Looks like we were trying to solve the same problem (user segmentation), in the same industry (DMP), at the same time (2013-2016). LOL.

I'm the founder of a DMP too.

https://blog.slicingdice.com/why-we-built-slicingdice-1beffc...

I will email you guys.


How does this compare to https://github.com/RoaringBitmap/CRoaring?

Is the difference that this one is distributed?


Pilosa actually uses Roaring internally for bitmap compression (in fact, one of the Pilosa devs did the first port of Roaring from Java to Go). One difference is that really wide bitmaps are sharded and distributed among nodes in the cluster. This allows Pilosa to parallelize the work of doing bitwise operations on high cardinality data.


I'll add to travisturner's response - Pilosa has a few bells and whistles beyond being a straight up bitmap index including:

- associating each bit with a timestamp (at various granularities) and queries over time ranges.

- adding arbitrary key/value metadata to each row or column

- automatic sorting/caching of bitmaps to support "TopN" queries


Neat, thanks for the clarifications. Looks like a cool tool.


Based on what I can gather from the data model, this would be great for categorical type data where there are a limited amount of categories for each event? Would this be fast for querying quantitative data where values might be unique?
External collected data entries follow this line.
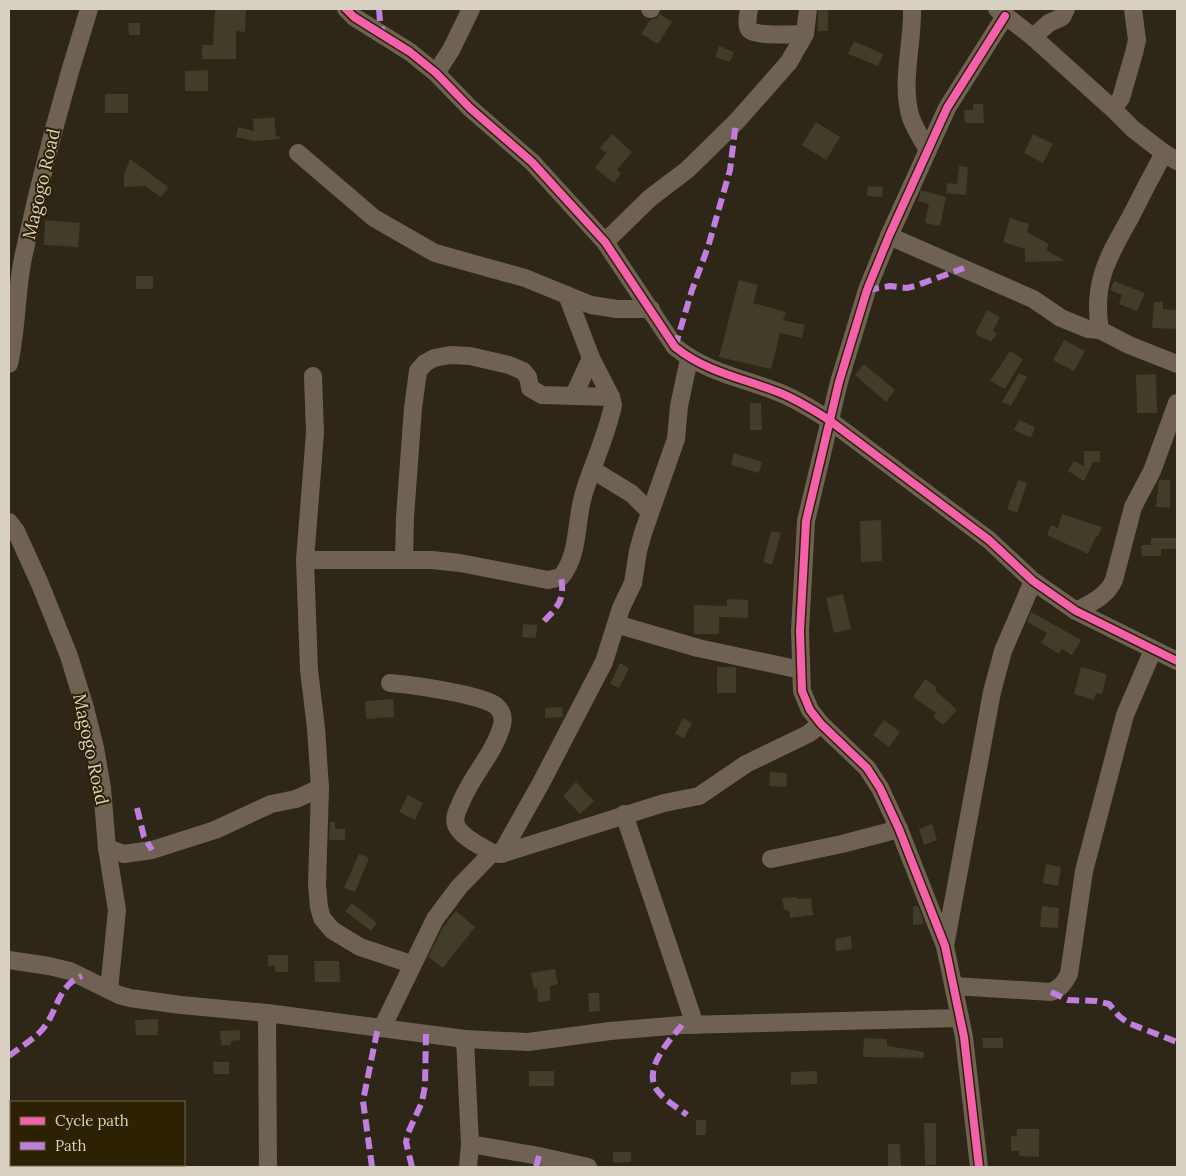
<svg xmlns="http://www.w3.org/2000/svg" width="1186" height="1176" viewBox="0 0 1186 1176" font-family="Lora,serif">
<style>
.building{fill:#413d29}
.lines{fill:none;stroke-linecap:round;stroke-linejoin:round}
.minor{stroke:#6f6254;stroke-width:18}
.quiet{stroke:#c07fdc;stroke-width:6;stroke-dasharray:12 6;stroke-linecap:butt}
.cycleway-casing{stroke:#2d2103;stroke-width:11}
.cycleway{stroke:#f560ab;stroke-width:8}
.labels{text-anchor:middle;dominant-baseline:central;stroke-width:4;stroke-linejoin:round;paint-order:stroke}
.street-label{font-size:18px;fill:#d8d0c0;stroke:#2d2103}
</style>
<rect width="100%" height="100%" fill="#2e2616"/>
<g class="building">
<polygon points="215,9 246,9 245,32 236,31 236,59 202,59 202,45 213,45"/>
<rect x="818" y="9" width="10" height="22"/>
<polygon points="660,14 672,22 658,44 641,34 650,20 656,18"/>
<polygon points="128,23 140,23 140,35 129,35"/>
<polygon points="854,41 883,54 878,66 848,54"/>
<polygon points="719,46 734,52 730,62 715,57"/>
<polygon points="208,70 208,91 185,91 185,71"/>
<rect x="105" y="94" width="23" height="19"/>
<polygon points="973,104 983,104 984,123 965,123 964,110 973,110"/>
<polygon points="274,117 276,136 280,137 280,139 254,141 236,137 238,127 254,131 253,119"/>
<polygon points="816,122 840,137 826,160 802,145"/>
<polygon points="612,134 632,152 617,170 621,173 614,183 595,168 606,153 600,148"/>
<polygon points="1033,134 1053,144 1043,163 1024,153"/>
<polygon points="130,159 168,187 161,197 145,186 124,187 124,175"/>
<polygon points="959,166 968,167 966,195 946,193 947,183 957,184"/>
<polygon points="868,186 883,187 882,197 867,196"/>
<polygon points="921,190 946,197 940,226 925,223 929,204 918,201"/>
<polygon points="1010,218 1029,224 1027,232 1049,244 1046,250 1065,261 1025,262 1025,249 1003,242"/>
<polygon points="45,220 80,223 78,247 44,245"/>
<rect x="136" y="276" width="17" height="13"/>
<polygon points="739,280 758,285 753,303 786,312 783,320 805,325 802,338 780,333 771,369 719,357"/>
<polygon points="1114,281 1145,293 1137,311 1119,304 1122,295 1110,290"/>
<polygon points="1154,302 1163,302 1163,309 1177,310 1177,329 1152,328"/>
<polygon points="987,310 1000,317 993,331 997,333 991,342 975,334"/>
<polygon points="1064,340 1085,351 1074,371 1053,360"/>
<polygon points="1010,351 1023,359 1005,389 990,381"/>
<polygon points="864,364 895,390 886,402 855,375"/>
<polygon points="1019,373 1027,377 1011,406 1002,402"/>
<polygon points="1156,374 1157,413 1137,413 1136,375"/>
<polygon points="750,403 761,403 762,430 750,430"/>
<polygon points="1019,420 1035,427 1031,438 1014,430"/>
<polygon points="1084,451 1100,451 1100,462 1093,462 1084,481 1068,471 1074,461 1084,466"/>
<polygon points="734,453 762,462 759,473 731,465"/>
<polygon points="1018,480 1027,483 1017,513 1007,509"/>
<polygon points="1159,480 1170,480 1170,508 1156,507"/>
<polygon points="1062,514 1102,527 1098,536 1096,536 1088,554 1047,535 1051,525 1058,528"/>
<polygon points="881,520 882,561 861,562 860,521"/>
<polygon points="771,531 781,533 772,565 763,562"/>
<polygon points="1151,538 1177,538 1177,549 1161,549 1161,556 1142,556 1141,545 1151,545"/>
<polygon points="843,594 851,629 834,633 826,598"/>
<polygon points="727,599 748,600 748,618 719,617 719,634 694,634 694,605 727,606"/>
<polygon points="1031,612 1081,640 1072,655 1062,649 1059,654 1041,643 1047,633 1027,622"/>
<polygon points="523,624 537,625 536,638 522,637"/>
<polygon points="620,663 629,668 619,688 610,684"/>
<rect x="717" y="667" width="19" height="26"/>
<polygon points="1081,667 1107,674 1102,694 1096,693 1094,700 1074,694"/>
<polygon points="925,679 937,687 935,690 957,710 943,725 933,716 936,713 913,697"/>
<polygon points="393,699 394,717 366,719 365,701"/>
<polygon points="562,707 563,717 545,718 545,708"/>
<polygon points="683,718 692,723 684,738 675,734"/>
<polygon points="884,720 900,732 889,747 873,735"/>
<polygon points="770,772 787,773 786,787 769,786"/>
<polygon points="576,782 594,801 580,814 563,796"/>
<polygon points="408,795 423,803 415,820 399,812"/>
<polygon points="330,822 335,822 335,829 345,829 345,840 329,840"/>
<polygon points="932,824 937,840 924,845 919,829"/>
<polygon points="359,854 369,858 355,892 344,888"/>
<polygon points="1046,864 1061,867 1058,886 1043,883"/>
<polygon points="797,897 797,899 811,898 813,915 790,918 790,912 784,909 782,898"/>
<polygon points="352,903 377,923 371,931 345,911"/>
<polygon points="913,906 918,906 923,919 923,924 913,925"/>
<polygon points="1042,906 1059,908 1058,928 1040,927"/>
<polygon points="456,911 475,927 443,968 428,957 443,927"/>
<polygon points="851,936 852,949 836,951 835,939"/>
<polygon points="268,955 288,955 288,972 275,972 275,966 268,966"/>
<polygon points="314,961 339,961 340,982 315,982"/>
<polygon points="555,969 558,984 550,986 550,1001 538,1002 537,988 534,989 531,973"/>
<polygon points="588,993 599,993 600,1011 589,1012"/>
<polygon points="158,1019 158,1035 136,1035 135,1020"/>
<polygon points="240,1030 240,1040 231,1041 231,1045 221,1045 220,1031"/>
<polygon points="864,1038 887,1039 887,1046 924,1052 923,1058 863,1057"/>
<polygon points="982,1038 1003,1038 1003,1048 983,1048"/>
<polygon points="213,1062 229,1062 229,1074 214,1074"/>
<rect x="529" y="1071" width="25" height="15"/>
<polygon points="817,1071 817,1084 791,1085 791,1072"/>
<rect x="696" y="1120" width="10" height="15"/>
<polygon points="924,1123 936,1123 936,1165 925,1165"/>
<polygon points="1017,1129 1039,1129 1039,1157 1019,1156 1019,1151 1011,1151 1011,1136 1017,1136"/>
<polygon points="888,1144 900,1144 901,1167 888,1167"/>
<polygon points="613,1152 631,1152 631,1162 613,1163"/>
</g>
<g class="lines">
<g class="minor">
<path d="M346 9 354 17 410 52 436 73 470 108 532 162 605 242 675 347C706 372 742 378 778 392 796 399 812 409 829 420L989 540 1033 581 1076 611 1177 661"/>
<polyline points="650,9 651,9"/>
<path d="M749 9C748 15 746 24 749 29 754 37 793 34 805 34"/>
<path d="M912 9C913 45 900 83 911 118 915 129 922 140 928 150"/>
<polyline points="997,9 1033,37 1113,109 1133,129 1164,153 1177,161"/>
<polyline points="1033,37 1049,23 1062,17 1066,9"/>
<polyline points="436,73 451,50 471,9"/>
<polyline points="1113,109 1121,98 1134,53 1137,40 1133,9"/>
<polyline points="298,153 374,218 435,253 525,278 591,305 617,309 651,309"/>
<path d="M1164 153C1152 175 1141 196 1130 218 1108 257 1092 283 1100 330L1129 345 1177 364"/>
<polyline points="889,236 1033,299 1061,318 1088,329 1100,330"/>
<polyline points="605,242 650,198 687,170 736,122 760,95 789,62 805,34 808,9"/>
<path d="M9 364C17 329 16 293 23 258 41 174 63 91 89 9"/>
<polyline points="313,376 315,433 305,560 309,670 316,728 320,788 317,885 319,907 322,918 332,930 360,947 411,964"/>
<polyline points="574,395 591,358"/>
<polyline points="593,470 632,494 649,511"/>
<polyline points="9,522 16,531 40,584 69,656 85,708 95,748 102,788 107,848 117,910 109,990"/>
<path d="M305 560H432L460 563 548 580 561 577C580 554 575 521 584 493 593 463 607 435 613 405L611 397 591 358 567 295"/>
<polyline points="404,560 405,517 413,408 418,371 425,363 434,358 450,355 470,356 509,365 523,371 528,377 530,388 542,395 611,397"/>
<path d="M1076 611C1091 603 1107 596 1114 580L1133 507 1152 471 1177 403"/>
<polyline points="616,624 698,648 801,670"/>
<path d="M390 683C415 685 438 689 462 694 473 697 486 699 495 705 501 710 504 717 502 725 495 752 473 774 462 800 459 808 453 816 456 825 462 838 480 845 492 853"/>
<polyline points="624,814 695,1025"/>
<polyline points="107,848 124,854 152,850 215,830 271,804 296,799 320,788"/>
<polyline points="501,854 664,803 699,796 746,764 808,734 821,724"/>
<polyline points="771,859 842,844 899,829"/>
<polyline points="945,946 992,692 1003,651 1033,581"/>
<polyline points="9,960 49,966 70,971 119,995 130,998 181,1005 267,1013 465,1039 528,1042 610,1031 682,1025 960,1018"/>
<path d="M954 986 1051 992C1061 988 1064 983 1069 974L1084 871 1125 715 1153 650"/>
<polyline points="267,1013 268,1167"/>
<polyline points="382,1028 435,919 459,887 492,853 501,854 541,783 604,662 621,608 633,583 638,551 643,533 676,439 679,406 689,359"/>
<polyline points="465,1039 470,1144 468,1167"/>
<polyline points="470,1144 539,1156 588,1167"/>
<polyline points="979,1167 964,1037 945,946 899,829 880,788 867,768 821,724 810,710 802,691 800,631 806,521 839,382 867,290 889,236 947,108 1005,16"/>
</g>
<g class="quiet">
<polyline points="379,9 380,21 384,36"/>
<polyline points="867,290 890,286 907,288 915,286 964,268"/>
<polyline points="675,347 692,290 708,247 730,170 736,122"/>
<path d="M544 621C559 606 565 599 561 577"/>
<polyline points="137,808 144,837 152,850"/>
<polyline points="1051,992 1068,1000 1096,1001 1109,1004 1119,1016 1128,1023 1177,1042"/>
<path d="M682 1025C670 1040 642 1069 657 1090 664 1100 677 1107 687 1115"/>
<path d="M9 1056C19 1048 31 1041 40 1032 58 1014 56 986 82 976"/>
<polyline points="372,1167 363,1101 378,1027"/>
<polyline points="412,1167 406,1142 408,1133 422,1102 425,1086 426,1034"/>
<polyline points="536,1167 539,1156"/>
</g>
<g class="cycleway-casing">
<g id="cycleway">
<path d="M346 9 354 17 410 52 436 73 470 108 532 162 605 242 675 347C706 372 742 378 778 392 796 399 812 409 829 420L989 540 1033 581 1076 611 1177 661"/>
<polyline points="979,1167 964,1037 945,946 899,829 880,788 867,768 821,724 810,710 802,691 800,631 806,521 839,382 867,290 889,236 947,108 1005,16"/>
</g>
</g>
<use href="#cycleway" class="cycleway"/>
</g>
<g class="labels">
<g class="street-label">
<text transform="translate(41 184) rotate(-77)">Magogo Road</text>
<text transform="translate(91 749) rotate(78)">Magogo Road</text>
</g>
</g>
<rect width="1186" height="1176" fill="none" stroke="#d8d0c0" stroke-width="20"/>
<rect x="10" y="1101" width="175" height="65" fill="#2d2103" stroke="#71674f"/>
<rect x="20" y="1117" width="25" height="8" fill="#f560ab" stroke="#71674f"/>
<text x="55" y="1126" font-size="15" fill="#d8d0c0">Cycle path</text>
<rect x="20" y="1142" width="25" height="8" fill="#c07fdc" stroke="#71674f"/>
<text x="55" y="1151" font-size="15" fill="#d8d0c0">Path</text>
</svg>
Pilosa was built for high cardinality data, so queries on unique numeric values would still be fast. Translating quantitative data to a categorical form fits Pilosa’s data model better, so the index would be more powerful. We have explored a few basic techniques for this, which you can read about here: https://www.pilosa.com/use-cases/taming-transportation-data/


I appreciate how they developed a query language that is more code-like than SQL but still basically declarative and parsimonious.


As I understand, this sort of index is roughly how Elasticsearch is able to do filters quite quickly after warmup. They store bitwise mappings of filter results on a document by document basis.

(That said, this is one ES thing that's impossible to find documentation for).


Great way to encode discrete answers for qualitative survey data. Reads are smoking fast.


could you please elaborate or give some example?


Sure. Say you have 40k respondents in a survey who were each asked if they use toothpaste X (yes/no). Save all answers in 5k bytes, then map to any particular respondents answer by shifting right by 3 and checking remainder. Then test the bit you indexed to using the remainder. All fast operations.


I love the website[0] for the product; very pleasing.